**REQUISITOS DEL PROBLEMA**
Transcriba literalmente, del fragmento del documento, el tramo comprendido entre "Tengo varias historias" y "ilustrar un poco.", ambos incluidos.

**FRAGMENTO DEL DOCUMENTO**
——————

Divertir también es palabra poderosa. Divertir es vertir por un segundo rumbo, no ir por el lugar por el que hay que ir sino ir por el otro. Por eso reís cuando te divertís, porque hay algo que te sorprende –sorprender es hacer presa–, te apresa porque te divirtió. Creías que iría por acá y te sorprendió por allá. La esencia del humor.

Tengo varias historias que me gustaría compartir con ustedes para hablar de todo esto. Permítanme empezar con una de mi infancia que puede ilustrar un poco.

En el primer colegio al que fui, la maestra tenía su regla de trabajo: Hacíamos nuestra tarea en dos cuadernos: el que llamábamos número uno, y el borrador. El precioso borrador. Borrador: palabra cara a cualquiera que escriba. Sabemos el valor del borrador. Trabajábamos a diario en el borrador, ella nos decía por ejemplo: “Bueno, ahora vamos a redactar, vamos a hacer una composición”. Uno se sentaba, tomaba su borrador, y escribía. Luego, ella indicaba “Bueno, ahora corrigen lo escrito y lo pasan en limpio muy prolijito al número uno”. El número uno era el cuaderno que se podía mostrar. Y cuando venía la inspección, algo que se recibía cada tanto, soltaba orgullosa: “Alumnos, saquen el cuaderno”. Por supuesto, el borrador lo tenías escondido; el que se mostraba y ostentaba era aquel número uno.

En el borrador yo practicaba una especie de raro impresionismo. Era impresivo, digamos, recogía las impresiones además de las expresiones. Iba a parar allí lo que me pasaba por la cabeza. Era un cuaderno de trabajo en el que paradójicamente podía jugar también.

——————

**INFORMACIÓN PRESENTADA**
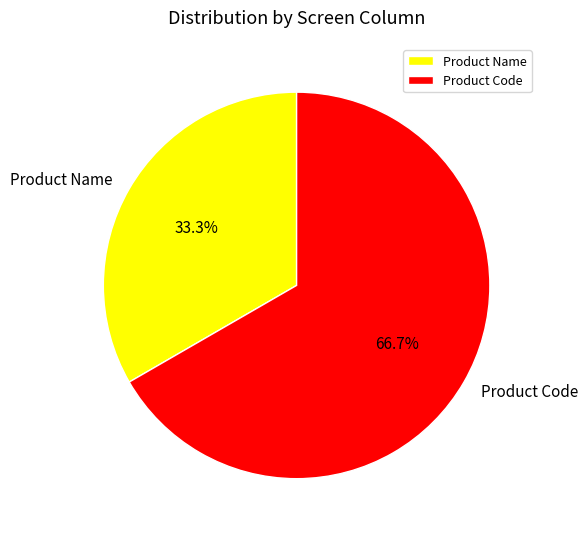

True or false: Product Code accounts for 67% of the total.

True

——————

**RESULTADO DE LA TAREA**
Tengo varias historias que me gustaría compartir con ustedes para hablar de todo esto. Permítanme empezar con una de mi infancia que puede ilustrar un poco.